ANZ admitted that from around 11 July 2011, as a result of receiving communications from its external lawyers, it knew there was a risk it was not contractually entitled to charge same-name fees to non-loan retail and commercial customers (affected customers).

ANZ’s charging conduct affected approximately 69,000 customers.

It was found that, despite knowing this risk, prior to December 2013, ANZ did not determine whether it was entitled to charge the same-name fees and continued to charge them to the affected customers until September 2015. 

The court declared (and ANZ admitted) that by charging same-name fees to the affected customers between 26 July 2013 and 24 September 2015 (when ANZ lacked any contractual entitlement to charge those fees and when ANZ knew that there was a risk it was not contractually entitled to charge those fees), the bank had:

  • engaged in unconscionable conduct on 327,895 occasions, in contravention of s12CB of the Australian Securities and Investments Commission Act 2001 (ASIC Act);
  • breached its general obligation to comply with the financial services laws, in contravention of s912A(1)(c) of the Corporations Act 2001 (Corporations Act); and
  • failed to do all things necessary to ensure that the financial services covered by ANZ’s Australian financial services licence were provided efficiently, honestly and fairly, in contravention of s912A(1)(a) of the Corporations Act.

Further, by not making remediation payments after 11 December 2013 to the affected customers who had been charged same-name fees between 11 July 2005 and 31 December 2007 (relating to approximately 175,000 fees totalling around $3 million), the bank had further engaged in unconscionable conduct on two occasions and breached its general obligation to comply with the financial services laws.

It also failed to do all things necessary to ensure that the financial services covered by ANZ’s Australian financial services licence were “provided efficiently, honestly and fairly”, the court found.

It was found that the total value of fees that ANZ charged these customers without contractual entitlement was approximately $3.1 million.
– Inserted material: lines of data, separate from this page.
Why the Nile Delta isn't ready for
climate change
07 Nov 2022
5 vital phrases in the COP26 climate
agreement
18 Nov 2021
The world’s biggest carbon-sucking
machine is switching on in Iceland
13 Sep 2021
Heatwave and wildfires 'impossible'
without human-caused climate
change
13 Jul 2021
ANZ has already started making remediation payments to some of those affected customers, totalling approximately $2.5 million.

The remediation amount includes repayment of fees charged without contractual entitlement as well as further amounts by way of compensation on account of the time that had passed.
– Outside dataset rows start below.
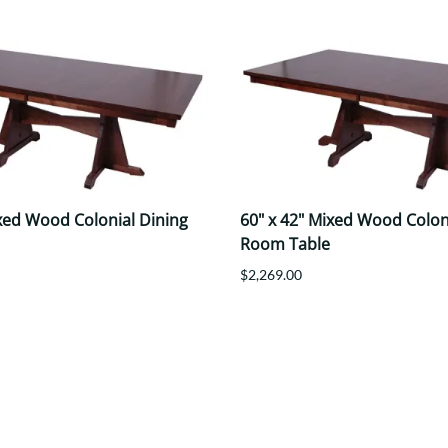
ixed Wood Colonial Dining
60" x 42" Mixed Wood Colon
Room Table
$2,269.00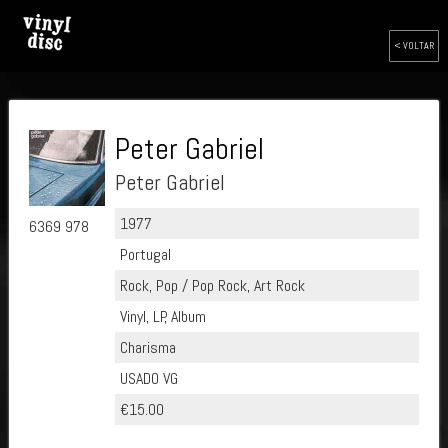
< VOLTAR
Peter Gabriel
Peter Gabriel
1977
6369 978
Portugal
Rock, Pop / Pop Rock, Art Rock
Vinyl, LP, Album
Charisma
USADO VG
€15.00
ANZ has also admitted that it did not, or could not, pay a further $637,901 in remediation payments to the remaining affected customers, which has been or will be paid to ASIC as unclaimed moneys or to charity.
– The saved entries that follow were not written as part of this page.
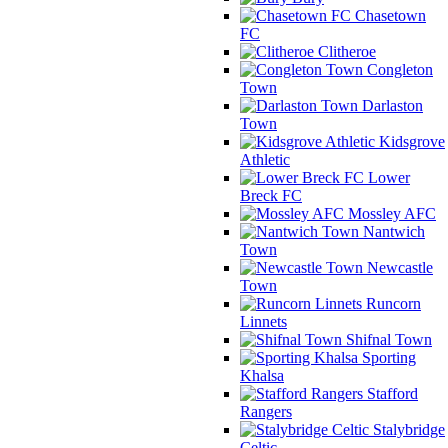
Chasetown
FC
Clitheroe
Congleton
Town
Darlaston
Town
Kidsgrove
Athletic
Lower
Breck FC
Mossley AFC
Nantwich
Town
Newcastle
Town
Runcorn
Linnets
Shifnal Town
Sporting
Khalsa
Stafford
Rangers
Stalybridge
Celtic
The Federal Court has now ordered ANZ to pay pecuniary penalties totalling $10 million for engaging in unconscionable conduct in relation to the charging conduct and the remediation conduct.

‘A strong deterrent message’

ASIC deputy chair Daniel Crennan QC said the outcome and penalty imposed by the court was “a strong deterrent message and reflects ASIC’s position that ANZ lacked contractual entitlement to charge these particular fees”.

He continued: “ASIC, through its Office of Enforcement, has held ANZ to account for this conduct.

“ASIC acknowledges the cooperative approach taken by ANZ to this litigation, which allowed the matter to be efficiently resolved by the court. It is in the public interest that parties to regulatory litigation cooperate where possible.”

The big four bank released the following response: “ANZ has previously conducted a remediation program in relation to periodical payment fees charged over the period since 1 January 2008 and, since 2016, has made or will make payments totalling over $49 million. 

“Certain periodical payment fees were also the subject of a class action which was settled in December 2018, with ANZ paying approximately $760,000.”

It continued: “ASIC had pursued ANZ in respect of 1.3 million occasions of fees being charged. In the settlement, ANZ admits to contraventions in respect of 327,895 occasions, relating to fees totalling approximately $3.1 million. ANZ also admits to six other related contraventions.  

“As part of the settlement, ANZ will pay $10 million and $1 million towards ASIC’s costs.”